WHAT THE EXERCISE ASKS: Write out every one of the following rows verbatim, leaving out the pictures.

++++

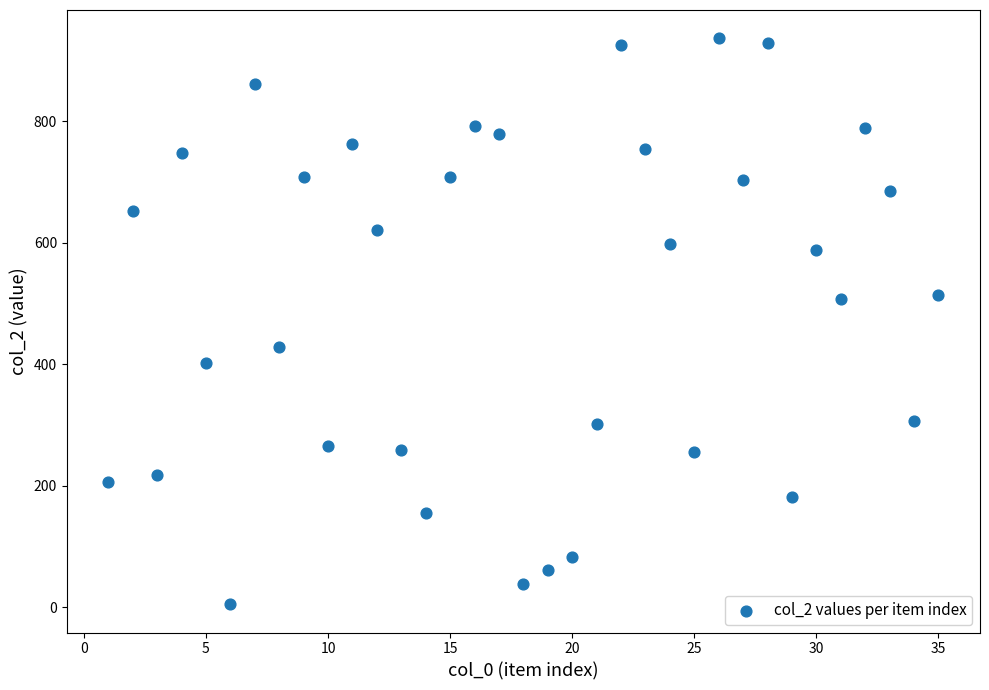

What is the range of Y values (max minus min)?

932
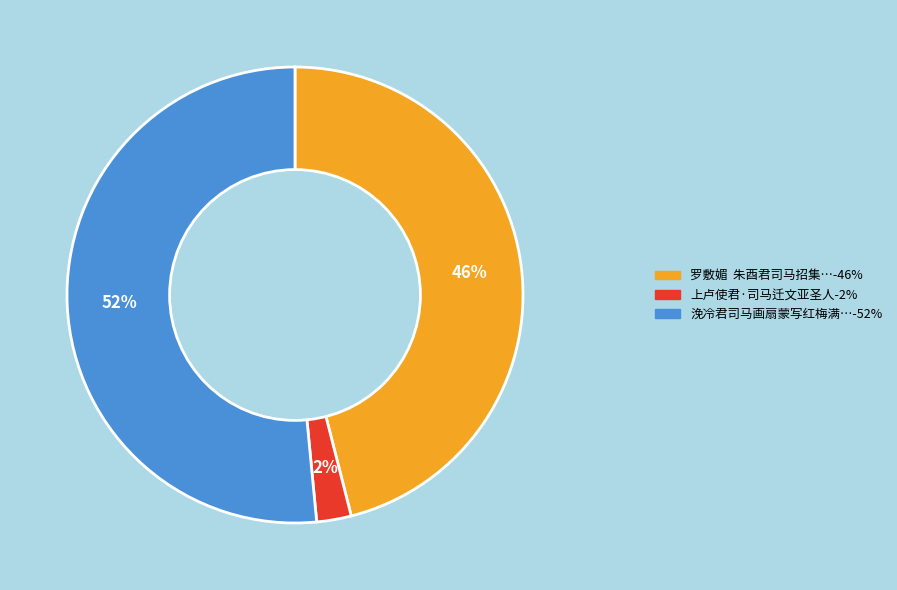

Does any single category account for the majority?

Yes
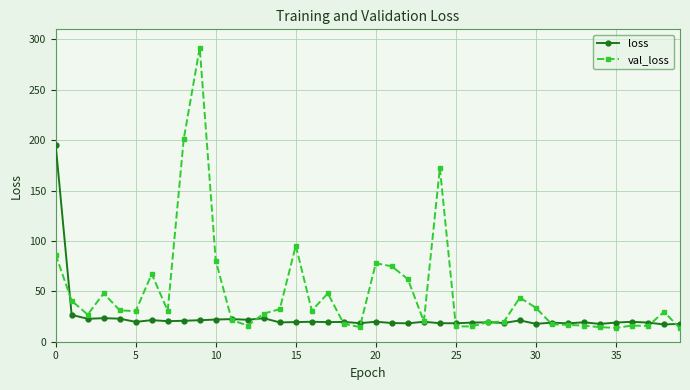

What is the difference between the second highest and minimum values in the val_loss series?

187.7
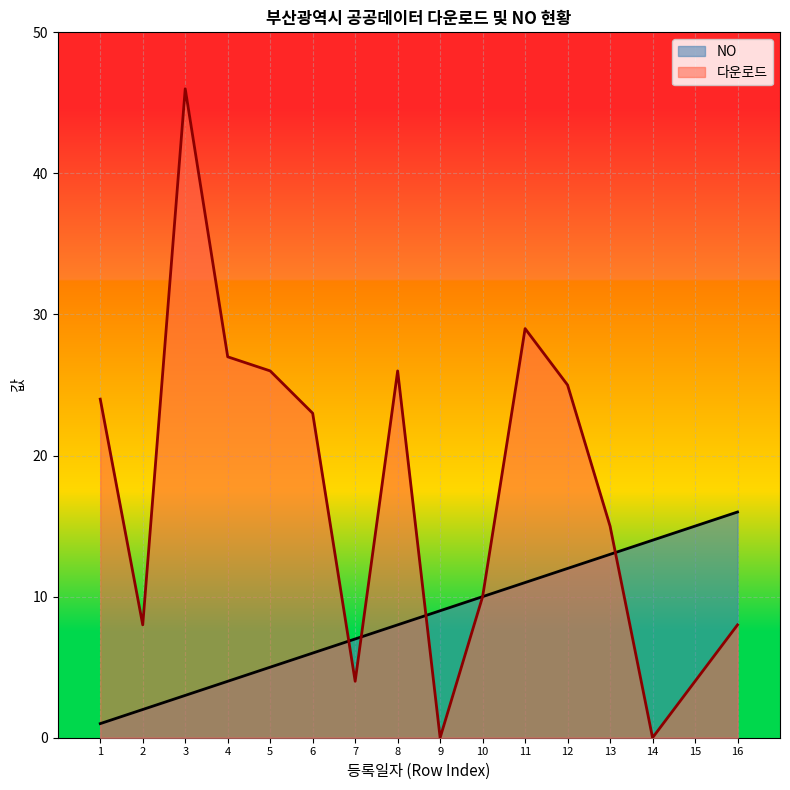

Reading left to right, extract all data points from this chart.

NO: 1	2	3	4	5	6	7	8	9	10	11	12	13	14	15	16
다운로드: 24	8	46	27	26	23	4	26	0	10	29	25	15	0	4	8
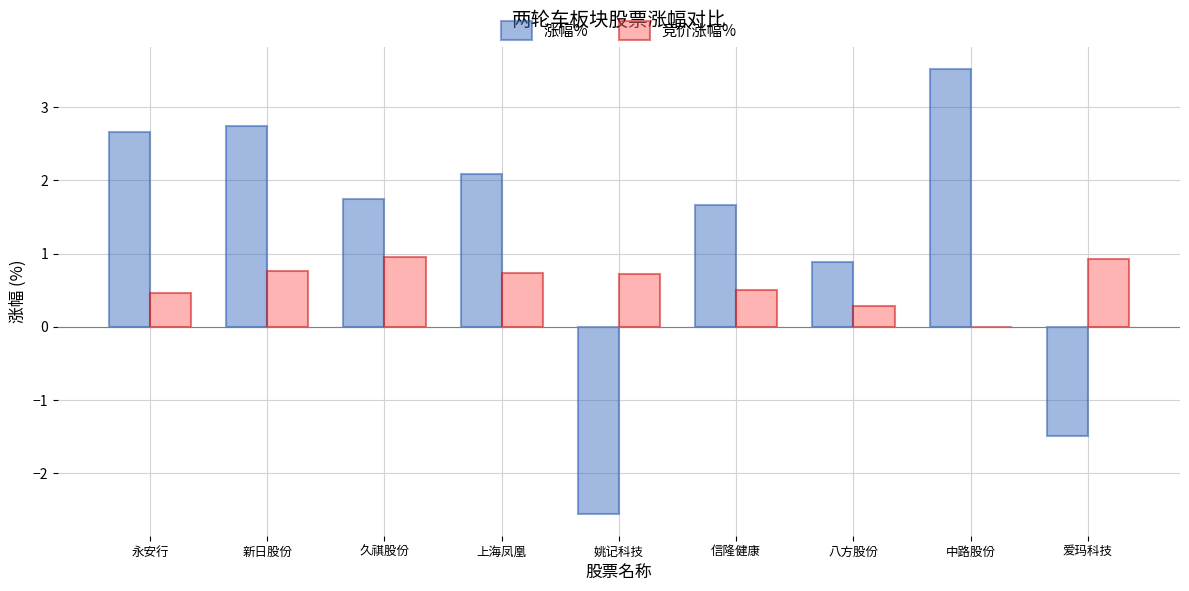

Which series has the largest range (max minus min)?

涨幅%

++++

EXERCISE RESULT:
What is the range of Y values (max minus min)?

932

Does any single category account for the majority?

Yes

What is the difference between the second highest and minimum values in the val_loss series?

187.7

Reading left to right, extract all data points from this chart.

NO: 1	2	3	4	5	6	7	8	9	10	11	12	13	14	15	16
다운로드: 24	8	46	27	26	23	4	26	0	10	29	25	15	0	4	8

Which series has the largest range (max minus min)?

涨幅%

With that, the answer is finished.